Un figlio di Agostino che ha studiato e si è addottorato in diritto canonico, nel 1987, presso la Pontificia Università San Tommaso d’Aquino (“Angelicum”) di Roma. Ciò è singolare data la distanza che separa, nell’era moderna, agostinismo e tomismo. Anche in questo la storia personale di papa Leone dimostra di incarnare la complexio oppositorum cattolica. Da un lato abbiamo il primato agostiniano della grazia e, dall’altro, il senso storico-giuridico richiesto alla Chiesa dalla sua immersione nella storia. Grazia e natura sono i due fuochi di un’ellisse, di una tensione feconda che deve rimanere sempre aperta per rimanere viva.
È bello che in un tempo in cui il cristianesimo rischia di essere ora pelagiano ora gnostico, come osservava papa Francesco in Gaudete et exsultate, il realismo scolastico sia guidato dal primerea agostiniano della grazia.

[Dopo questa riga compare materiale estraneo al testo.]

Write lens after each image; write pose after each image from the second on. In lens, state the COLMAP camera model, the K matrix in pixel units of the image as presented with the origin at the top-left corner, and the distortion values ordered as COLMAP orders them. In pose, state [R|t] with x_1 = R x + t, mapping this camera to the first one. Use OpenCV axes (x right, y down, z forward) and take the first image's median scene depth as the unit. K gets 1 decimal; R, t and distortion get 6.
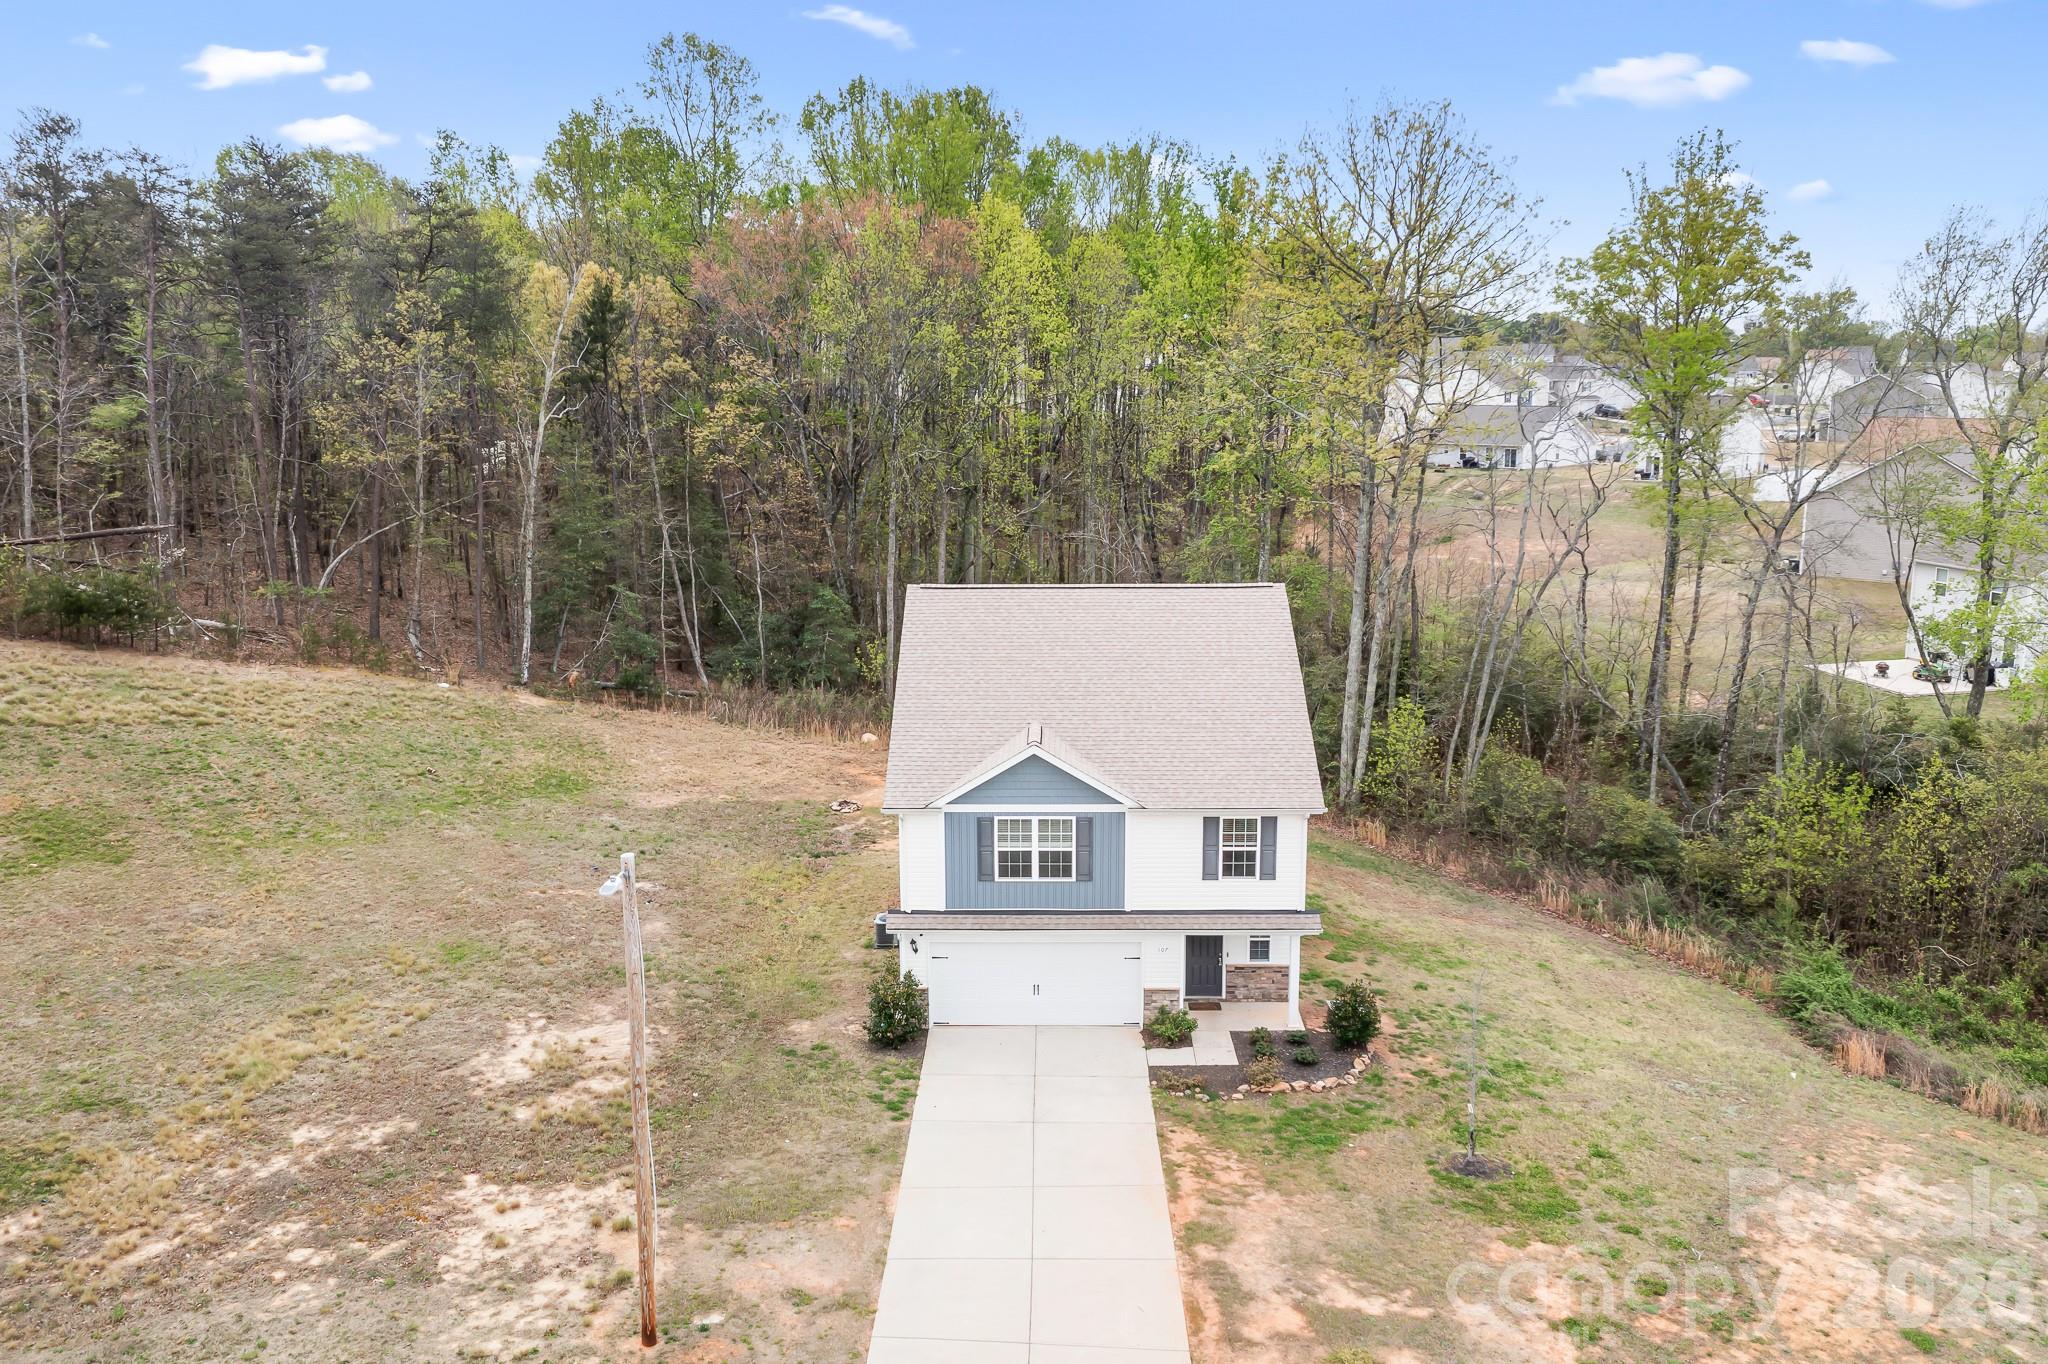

Papa Leone appare più riservato rispetto al suo predecessore, meno incline al contatto immediato con le folle, prerogativa che aveva caratterizzato anche Giovanni Paolo II. In ciò assomiglia più a Paolo VI e a Benedetto XVI.
Il cuore del suo pontificato appare però pienamente centrato in ciò che urge oggi: la riproposizione, nuova, persuasiva, della bellezza del Vangelo. Cristo, il Cristo risorto, non il “superuomo” del mondo mediatico, è il sole, mentre la Chiesa è la luna che vive di luce riflessa. Per questo, in corrispondenza alla dialettica ignaziana del grande e del piccolo tante volte richiamata da Francesco, chiunque eserciti l’autorità nella Chiesa deve “sparire perché rimanga Cristo, farsi piccolo perché lui sia conosciuto e glorificato” (omelia, 9 maggio 2025).
Per questo non avremo un Papa protagonista, in senso mediatico. Avremo però un Papa che non si tirerà indietro di fronte alle gravi scelte che impongono oggi alla Chiesa di essere al centro dei conflitti, luogo di conciliazione delle parti in lotta, ospedale da campo per i feriti della storia.